[WORK INSTRUCTIONS]:
Whenever a line in the entries includes the word "lines", copy that line out.

>>>

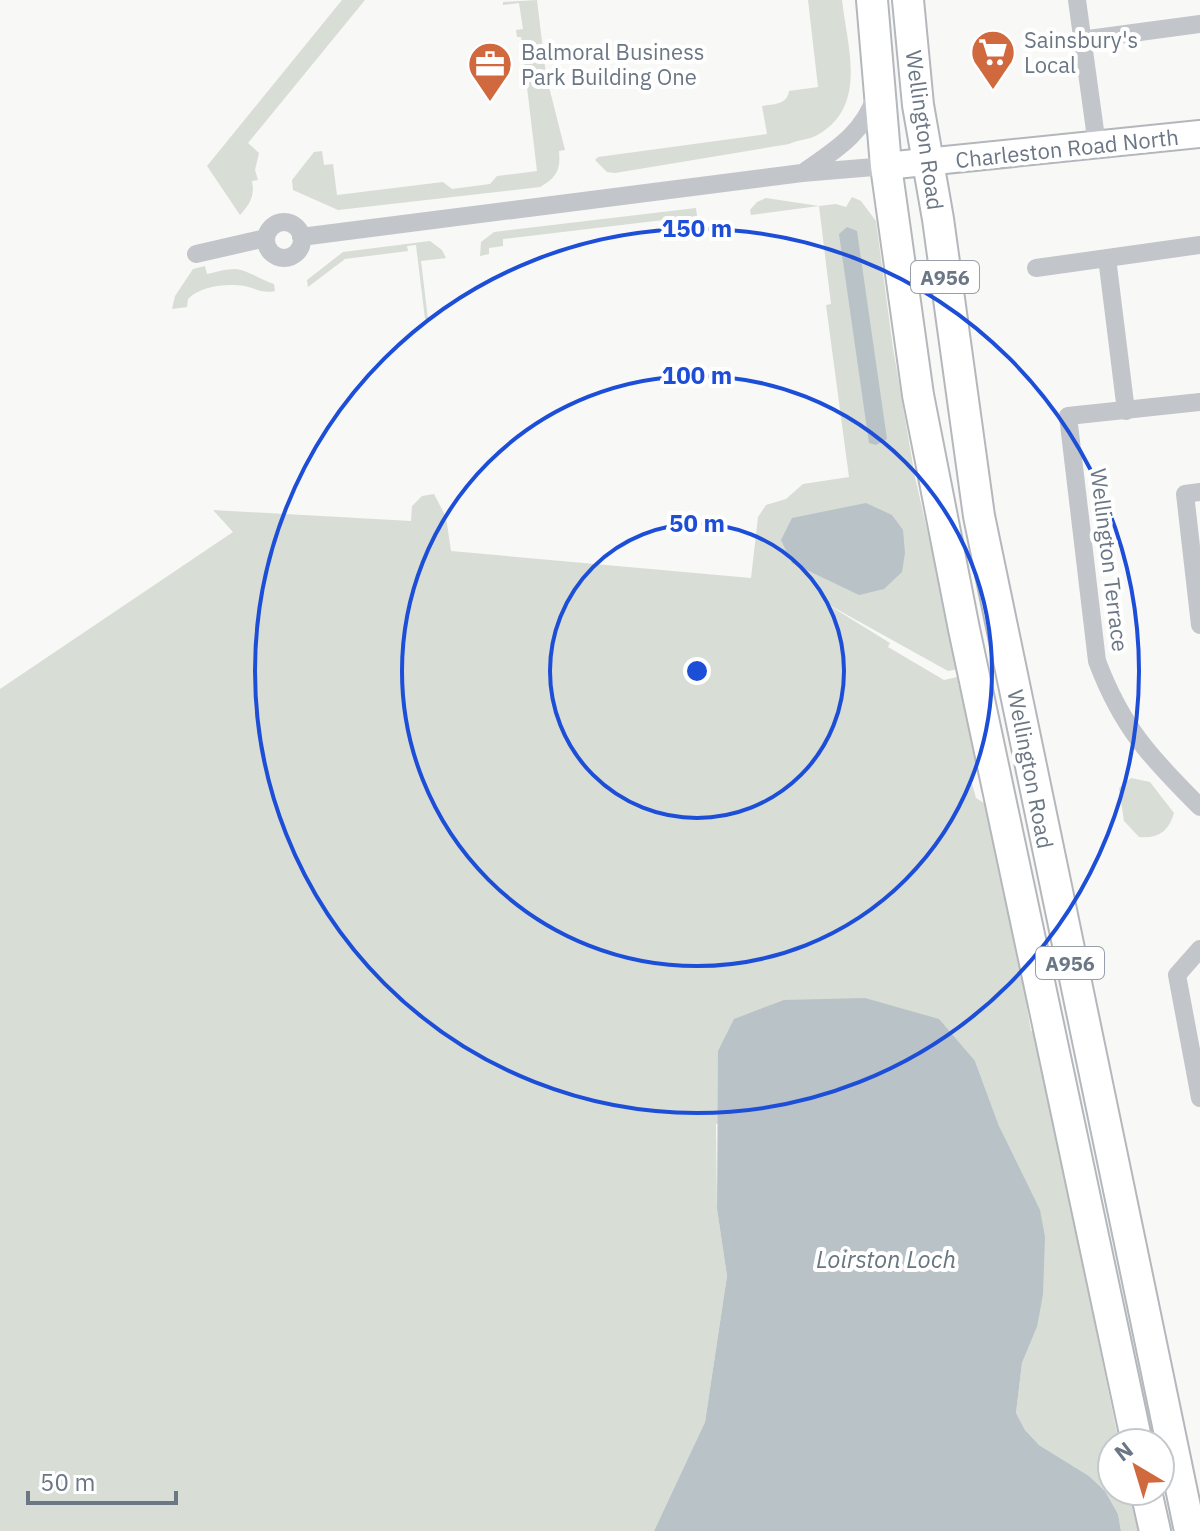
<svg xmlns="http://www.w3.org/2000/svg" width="1200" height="1531" viewBox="0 0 1200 1531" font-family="'IBM Plex Sans',sans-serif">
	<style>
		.green { fill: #d8ddd6 }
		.water { fill: #b9c2c7 }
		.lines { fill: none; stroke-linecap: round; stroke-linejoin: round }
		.secondary-casing { stroke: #b3b7bc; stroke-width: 30 }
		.primary-casing { stroke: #b4b7bb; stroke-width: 34 }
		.street { stroke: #c2c5c9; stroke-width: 18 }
		.secondary { stroke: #fff; stroke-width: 26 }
		.primary { stroke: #fff; stroke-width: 30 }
		.ring { fill: none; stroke: #1d4ed8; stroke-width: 4 }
		.labels { text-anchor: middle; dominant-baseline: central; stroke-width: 8; stroke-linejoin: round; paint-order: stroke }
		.shield { fill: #fff; stroke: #97a0a9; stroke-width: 2 }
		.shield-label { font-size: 20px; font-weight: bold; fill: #6b7784 }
		.poi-label { font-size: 22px; fill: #6b7784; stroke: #fff; text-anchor: start }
		.street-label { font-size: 22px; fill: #6b7784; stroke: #fff }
		.water-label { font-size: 24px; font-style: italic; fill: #67777f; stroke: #fff }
		.centre { fill: #1d4ed8; stroke: #fff; stroke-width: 4 }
		.ring-label { font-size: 24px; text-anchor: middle; font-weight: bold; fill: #1d4ed8; stroke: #fff; stroke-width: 8; stroke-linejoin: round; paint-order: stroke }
	</style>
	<rect width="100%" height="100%" fill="#f8f8f6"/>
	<path class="green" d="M342 0H365L248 143 259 153 255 170 258 180 252 181C255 196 250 204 240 215L207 166Z
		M537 0 546 75 565 150 559 151C561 170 556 178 540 187L338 210 293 190 292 180 314 152 322 151 324 165 333 164 337 195 443 182 452 189 490 184 497 176 537 171 521 37H517L516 30 523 29 519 3 503 5V2Z
		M808 0H842C847 46 868 105 819 134 810 140 799 139 789 144L615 173 607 172 595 160 598 157 767 134 762 106C774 104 787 105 789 91L818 87Z
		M852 197 861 201 876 221 893 348 915 477 959 669 948 671 822 601 890 643 888 647 944 680 957 677 978 766 971 780 976 798 987 805 1018 954 1031 1031H1035L1119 1443H1112V1491H1130L1138 1531H1121L1118 1514 1105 1491 1089 1476 1039 1445 1025 1430 1016 1413 1022 1363 1037 1327 999 1126 975 1061 716 1124 717 1209 727 1276 705 1422 654 1531H0V689L233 532 213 510 411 521 412 506 422 496 434 494 446 517 451 551 751 578 758 517 766 505 786 499 803 484 849 477 826 305 831 304 819 206 751 215 750 210 757 202 766 198 819 206 836 204 846 207Z
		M696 208 697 216 503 239V246L489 248V254L480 256 481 242 494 232Z
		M430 241 442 250 446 258 421 261 428 319H425L416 245 407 246 408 251 345 259 308 287 307 280 343 252Z
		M205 266 207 274C216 272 226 269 235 269 248 270 261 280 274 284L275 291C262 294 256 288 244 286 227 283 200 286 188 299L187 307 172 309 175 296 193 269Z
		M1131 778 1150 782 1174 813C1169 831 1158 839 1139 837L1124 821 1119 788Z"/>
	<path class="water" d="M847 227 857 231 887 439 876 445 869 443 839 234Z
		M866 503 892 515 903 530 905 553 902 572 884 589 859 595 792 563 781 540 792 518Z
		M865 998 939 1019 975 1061 999 1126 1040 1210 1045 1237 1043 1294 1037 1327 1022 1363 1016 1413 1025 1430 1039 1445 1089 1476 1105 1491 1118 1514 1121 1531H654L705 1422 727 1276 717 1209 718 1051 734 1019 784 1000Z"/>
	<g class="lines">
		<g class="secondary-casing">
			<path id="secondary" d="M886 166 1200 134"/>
		</g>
		<g class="primary-casing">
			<path id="primary" d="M872 0 886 166 918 395 964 629 1137 1443
				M908 0 918 105 938 219 979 516 1190 1531
				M1146 1491 1155 1531"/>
		</g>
		<path class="street" d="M1077 0 1097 145
			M1081 40 1200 24
			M804 172C834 151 864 133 875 97
			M266 240a18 18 0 1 1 36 0a18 18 0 1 1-36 0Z
			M301 237 802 173 886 166
			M196 254 266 238
			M1107 258 1126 411
			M1036 268 1200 245
			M1200 402 1068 416 1097 661C1122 728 1151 758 1200 807
			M1200 492 1185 494 1200 625
			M1200 949 1177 975 1200 1098"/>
		<use href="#secondary" class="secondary"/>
		<use href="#primary" class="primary"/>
	</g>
	<g class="ring">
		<circle cx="697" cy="671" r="147"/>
		<circle cx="697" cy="671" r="295"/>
		<circle cx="697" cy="671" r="442"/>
	</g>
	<defs>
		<g id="supermarket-pin" transform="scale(2.3)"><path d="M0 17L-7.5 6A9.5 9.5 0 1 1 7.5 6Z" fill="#d0693e" stroke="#fff"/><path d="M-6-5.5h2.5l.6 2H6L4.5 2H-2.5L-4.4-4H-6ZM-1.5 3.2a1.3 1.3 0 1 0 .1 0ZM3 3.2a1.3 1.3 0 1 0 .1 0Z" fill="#fff"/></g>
		<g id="office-pin" transform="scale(2.3)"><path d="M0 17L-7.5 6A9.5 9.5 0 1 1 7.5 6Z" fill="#d0693e" stroke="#fff"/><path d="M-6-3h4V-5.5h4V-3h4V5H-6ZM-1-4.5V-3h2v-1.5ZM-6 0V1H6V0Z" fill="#fff"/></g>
	</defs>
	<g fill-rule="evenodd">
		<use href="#supermarket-pin" x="993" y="52"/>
		<use href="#office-pin" x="490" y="64"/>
	</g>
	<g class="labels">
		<g class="shield">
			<rect x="911" y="261" width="68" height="32" rx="6"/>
			<rect x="1036" y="947" width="68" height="32" rx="6"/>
		</g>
		<g class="shield-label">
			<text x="945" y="277">A956</text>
			<text x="1070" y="963">A956</text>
		</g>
		<g class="poi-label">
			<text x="1024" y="39">Sainsbury's<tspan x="1024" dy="25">Local</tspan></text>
			<text x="521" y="51">Balmoral Business<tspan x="521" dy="25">Park Building One</tspan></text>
		</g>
		<g class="street-label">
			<text transform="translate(925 130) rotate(82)">Wellington Road</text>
			<text transform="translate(1067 148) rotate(-6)">Charleston Road North</text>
			<text transform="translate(1110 560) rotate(83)">Wellington Terrace</text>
			<text transform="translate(1031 769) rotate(79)">Wellington Road</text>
		</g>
		<g class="water-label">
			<text x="886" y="1259">Loirston Loch</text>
		</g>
	</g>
	<circle cx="697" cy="671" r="12" class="centre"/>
	<g class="ring-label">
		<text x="697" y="237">150 m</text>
		<text x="697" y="384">100 m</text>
		<text x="697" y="532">50 m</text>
	</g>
	<g transform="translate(1136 1467) rotate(322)"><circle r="38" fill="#ffffff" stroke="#c4c9ce" stroke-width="2"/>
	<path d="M0-6L14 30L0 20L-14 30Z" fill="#d0693e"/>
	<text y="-12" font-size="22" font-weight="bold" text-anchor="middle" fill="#6b7784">N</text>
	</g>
	<path d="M28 1491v12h148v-12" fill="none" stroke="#6b7784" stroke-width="4"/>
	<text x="40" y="1491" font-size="24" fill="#6b7784" stroke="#ffffff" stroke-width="6" paint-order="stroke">50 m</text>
</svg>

<<<

[SOLUTION FOR THIS TASK]:
		.lines { fill: none; stroke-linecap: round; stroke-linejoin: round }
	<g class="lines">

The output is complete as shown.